Tea видела все это и сочувствовала ему. Как-то раз, когда они остались вдвоем, она решилась немного его утешить. В ее христианской крови, сказала она, сплелось столько невероятных линий, что временами она и сама не знает толком, кто она — южанка или северянка. По отцу она принадлежала к тем еврейским семьям, которые после изгнания евреев из Испании в пятнадцатом веке нашли убежище в Англии. Одно это, по ее мнению, помогало ей понять теорию Никоса о переплетении северной и южной культур. В ней его идея, сказала она, находит отклик, она ей близка.
Никос был тронут. В каком-то порыве он схватил ее руки, прижал к своему лицу и поцеловал, шепча слова благодарности. Он благодарил ее, как благодарят врача, спасшего твою жизнь.
— Спасибо, — повторял он вновь и вновь. — Спасибо.
— За что? — спросила Tea, не делая попытки высвободить руки.
— Я схожу с ума, — сказал Никос. — Tea, я схожу с ума…
Она рассмеялась чуть-чуть жестче, чем хотела бы.
— Еще один сумасшедший, — сказала она. — Боже, ты посылаешь мне одних умалишенных. За что?
В тот же день она рассказала Никосу — в достаточно осторожных и туманных выражениях — о письмах, которые она вот уже восемь лет получает от некоего незнакомого человека, он относится, похоже, к разряду сумасшедших, но таких, которые не потеряли при этом ни очарования, ни ума. «Ни красоты, — добавила она вдруг с нескрываемой гордостью. Она так и сказала: — Он также очень красив».
— И ты решила, что он — это я, — сказал Никос с горечью, и лицо у него было, как у ребенка, который вместо ожидаемого подарка получил взбучку.
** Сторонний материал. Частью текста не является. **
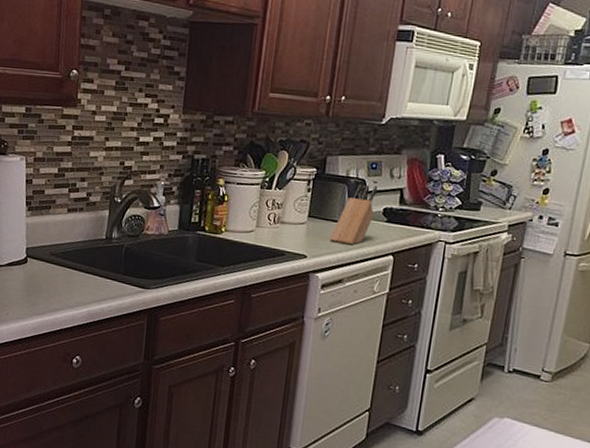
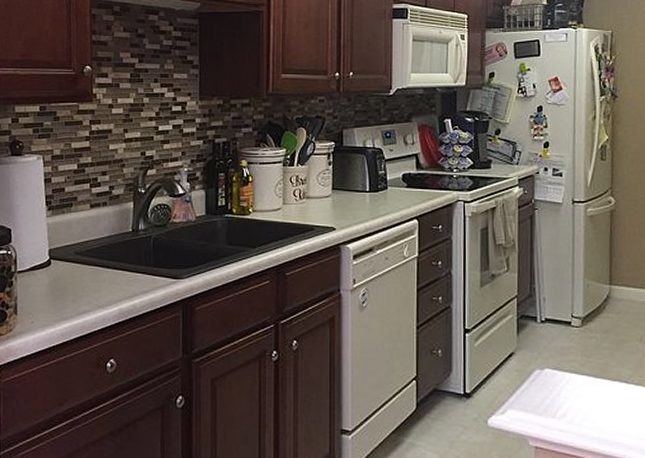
knife block: present [329,184,378,245] -> none [355,153,395,213]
Tea, видя его отчаяние, снова не удержалась от смеха.
— По-моему, тебе не на что обижаться. Ведь я же сказала: «Он тоже красавец».
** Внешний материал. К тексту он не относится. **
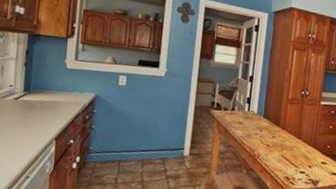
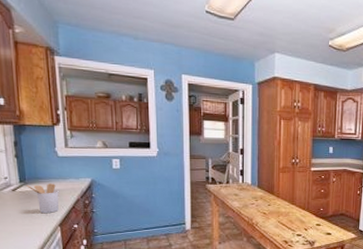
utensil holder: none [30,95,61,125] -> present [26,184,59,213]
Никос подошел к ее письменному столу и взглянул на снимок человека, снимок, на который он обратил внимание еще тогда, когда впервые переступил порог этой комнаты. И то, что он увидел, подсказало ему: сердце Теи отдано этому, другому. Он долго не отводил взгляд от фотографии. Потом сказал:
— Не нахожу между нами ни малейшего сходства. Как тебе могло прийти в голову, что это я?
— Все это очень запутанно, — пробормотала Tea.